Forewarned Is Forearmed

Though there are many advantages self-funding is not for every employer. Employers must consider the risks of self-insuring:

  • Risk to Company’s Financial Resources – Self-funding requires a company to have the cash flow to meet the health plan claim obligations. These obligations can be quite unpredictable and subject the company to financial strain unrelated to the core business performance. And, for a small company, if the health claims arise from a serious illness or accident to a company leader the strain can be especially severe; consider these minimum financial criteria.
  • Legal – Numerous laws apply to self-funded plans including the Employee Retirement Income Security Act (ERISA), Health Insurance Portability and Accountability Act (HIPAA), Consolidated Omnibus Budget Reconciliation Act (COBRA), the Americans with Disabilities Act (ADA), the Pregnancy Discrimination Act, the Age Discrimination in Employment Act, the Civil Rights Act, and various budget reconciliation acts such as Tax Equity and Fiscal Responsibility Act (TEFRA), Deficit Reduction Act (DEFRA), and Economic Recovery Tax Act (ERTA). These laws seek to protect the interests plan beneficiaries and require special care from plan sponsors. As an example, under ERISA, any employee contributions should be held in a trust for the exclusive benefit of the plan beneficiaries.
  • Budgeting and Planning – Unlike a known monthly premium payment, monthly funding for a self-funded plan can be unpredictable requiring a strong capacity for planning and access to short-term working capital.

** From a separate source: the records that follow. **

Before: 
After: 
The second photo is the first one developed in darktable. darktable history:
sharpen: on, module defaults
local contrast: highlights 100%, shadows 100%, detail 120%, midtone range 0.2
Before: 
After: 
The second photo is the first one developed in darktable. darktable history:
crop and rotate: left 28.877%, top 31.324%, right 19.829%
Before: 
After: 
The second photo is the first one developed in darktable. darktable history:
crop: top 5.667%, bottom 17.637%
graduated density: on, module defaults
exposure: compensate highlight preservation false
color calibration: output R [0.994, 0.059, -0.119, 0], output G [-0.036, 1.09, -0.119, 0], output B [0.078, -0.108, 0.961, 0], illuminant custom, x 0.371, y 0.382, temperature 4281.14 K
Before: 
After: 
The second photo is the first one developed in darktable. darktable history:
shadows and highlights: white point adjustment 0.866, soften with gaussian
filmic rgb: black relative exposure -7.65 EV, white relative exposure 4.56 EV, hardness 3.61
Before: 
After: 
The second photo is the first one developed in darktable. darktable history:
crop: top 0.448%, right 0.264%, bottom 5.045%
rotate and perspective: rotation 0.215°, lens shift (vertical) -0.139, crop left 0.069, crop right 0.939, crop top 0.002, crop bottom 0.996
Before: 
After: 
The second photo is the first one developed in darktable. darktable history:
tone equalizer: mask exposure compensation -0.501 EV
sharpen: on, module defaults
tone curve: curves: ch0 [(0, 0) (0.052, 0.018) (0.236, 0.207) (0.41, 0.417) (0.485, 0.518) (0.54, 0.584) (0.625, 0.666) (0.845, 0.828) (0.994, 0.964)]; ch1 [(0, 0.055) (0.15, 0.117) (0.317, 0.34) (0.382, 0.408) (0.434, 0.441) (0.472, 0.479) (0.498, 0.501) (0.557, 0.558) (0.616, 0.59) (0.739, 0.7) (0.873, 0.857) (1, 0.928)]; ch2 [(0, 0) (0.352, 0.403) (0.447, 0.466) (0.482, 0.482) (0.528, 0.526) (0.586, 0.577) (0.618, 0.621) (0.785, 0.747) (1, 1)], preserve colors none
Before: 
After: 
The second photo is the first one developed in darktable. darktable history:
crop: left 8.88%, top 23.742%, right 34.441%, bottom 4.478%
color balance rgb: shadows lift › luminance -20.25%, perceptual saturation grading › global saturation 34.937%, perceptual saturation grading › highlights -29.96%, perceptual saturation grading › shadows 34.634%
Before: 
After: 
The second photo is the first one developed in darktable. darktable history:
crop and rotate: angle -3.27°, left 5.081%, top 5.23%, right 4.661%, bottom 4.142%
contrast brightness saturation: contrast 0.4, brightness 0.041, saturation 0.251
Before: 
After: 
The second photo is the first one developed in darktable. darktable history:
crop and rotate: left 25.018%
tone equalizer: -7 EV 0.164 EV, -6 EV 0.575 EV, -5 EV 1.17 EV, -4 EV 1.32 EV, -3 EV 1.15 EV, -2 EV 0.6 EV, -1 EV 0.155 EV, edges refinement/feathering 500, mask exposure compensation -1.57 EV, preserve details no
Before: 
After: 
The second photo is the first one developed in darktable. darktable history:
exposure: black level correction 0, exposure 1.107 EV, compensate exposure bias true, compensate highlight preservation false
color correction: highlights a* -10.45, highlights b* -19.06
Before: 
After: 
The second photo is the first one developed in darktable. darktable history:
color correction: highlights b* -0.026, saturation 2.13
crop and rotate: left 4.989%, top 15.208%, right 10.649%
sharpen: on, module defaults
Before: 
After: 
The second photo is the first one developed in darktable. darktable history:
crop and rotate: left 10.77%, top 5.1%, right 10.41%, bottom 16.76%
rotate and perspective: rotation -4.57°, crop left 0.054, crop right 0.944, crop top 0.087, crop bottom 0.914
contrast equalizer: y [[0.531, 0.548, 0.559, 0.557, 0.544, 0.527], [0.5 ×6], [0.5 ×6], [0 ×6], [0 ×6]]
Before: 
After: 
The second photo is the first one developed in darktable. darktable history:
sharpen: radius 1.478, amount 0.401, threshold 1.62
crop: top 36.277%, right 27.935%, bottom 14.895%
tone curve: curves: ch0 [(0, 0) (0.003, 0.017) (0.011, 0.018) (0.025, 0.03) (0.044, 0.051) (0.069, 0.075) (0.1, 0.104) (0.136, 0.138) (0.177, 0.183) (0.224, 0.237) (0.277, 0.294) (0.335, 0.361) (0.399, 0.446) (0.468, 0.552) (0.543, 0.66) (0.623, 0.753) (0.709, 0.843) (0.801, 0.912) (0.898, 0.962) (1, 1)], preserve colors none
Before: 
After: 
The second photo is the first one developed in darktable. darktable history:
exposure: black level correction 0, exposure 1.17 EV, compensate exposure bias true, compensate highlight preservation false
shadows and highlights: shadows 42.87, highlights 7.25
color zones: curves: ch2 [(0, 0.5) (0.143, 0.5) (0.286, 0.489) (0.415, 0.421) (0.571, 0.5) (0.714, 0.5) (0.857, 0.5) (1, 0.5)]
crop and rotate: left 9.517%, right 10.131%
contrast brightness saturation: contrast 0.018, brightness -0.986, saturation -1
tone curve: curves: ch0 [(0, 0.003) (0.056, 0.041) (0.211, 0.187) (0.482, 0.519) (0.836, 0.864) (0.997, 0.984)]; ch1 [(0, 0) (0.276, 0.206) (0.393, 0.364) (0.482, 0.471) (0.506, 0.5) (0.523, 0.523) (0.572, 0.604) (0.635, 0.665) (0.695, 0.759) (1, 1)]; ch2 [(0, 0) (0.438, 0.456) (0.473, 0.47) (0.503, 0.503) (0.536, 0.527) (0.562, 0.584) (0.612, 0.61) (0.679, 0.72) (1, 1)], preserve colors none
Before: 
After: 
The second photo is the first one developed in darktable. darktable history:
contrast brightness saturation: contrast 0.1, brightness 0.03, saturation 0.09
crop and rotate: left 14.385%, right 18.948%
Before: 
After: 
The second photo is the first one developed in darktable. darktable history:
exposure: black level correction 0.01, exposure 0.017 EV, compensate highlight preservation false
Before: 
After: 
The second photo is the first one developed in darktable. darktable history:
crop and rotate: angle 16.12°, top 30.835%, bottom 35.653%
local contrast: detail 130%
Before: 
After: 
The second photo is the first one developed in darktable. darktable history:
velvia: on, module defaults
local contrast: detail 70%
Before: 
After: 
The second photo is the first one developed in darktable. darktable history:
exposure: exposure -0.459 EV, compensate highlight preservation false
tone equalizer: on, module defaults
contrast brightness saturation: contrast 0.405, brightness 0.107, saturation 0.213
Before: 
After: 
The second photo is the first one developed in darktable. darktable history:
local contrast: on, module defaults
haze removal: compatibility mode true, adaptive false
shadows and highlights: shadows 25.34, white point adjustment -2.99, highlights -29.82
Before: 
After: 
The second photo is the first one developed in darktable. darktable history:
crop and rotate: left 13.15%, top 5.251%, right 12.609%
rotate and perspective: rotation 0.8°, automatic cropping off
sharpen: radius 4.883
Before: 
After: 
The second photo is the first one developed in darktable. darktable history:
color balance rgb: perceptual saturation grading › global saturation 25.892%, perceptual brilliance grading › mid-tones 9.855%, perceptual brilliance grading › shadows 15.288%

  • Stop Loss Insurance – Almost all employers, with the exception of the very largest, incorporate some sort of stop loss protection to protect the company against significant claims from an individual (specific stop loss) or for the entire covered group (aggregate stop loss). These plans are often subject to highly customized features which must be carefully considered. As an example, many of these contracts pay claim reimbursements only on a quarterly basis requiring the employer to prefund the benefits before being reimbursed.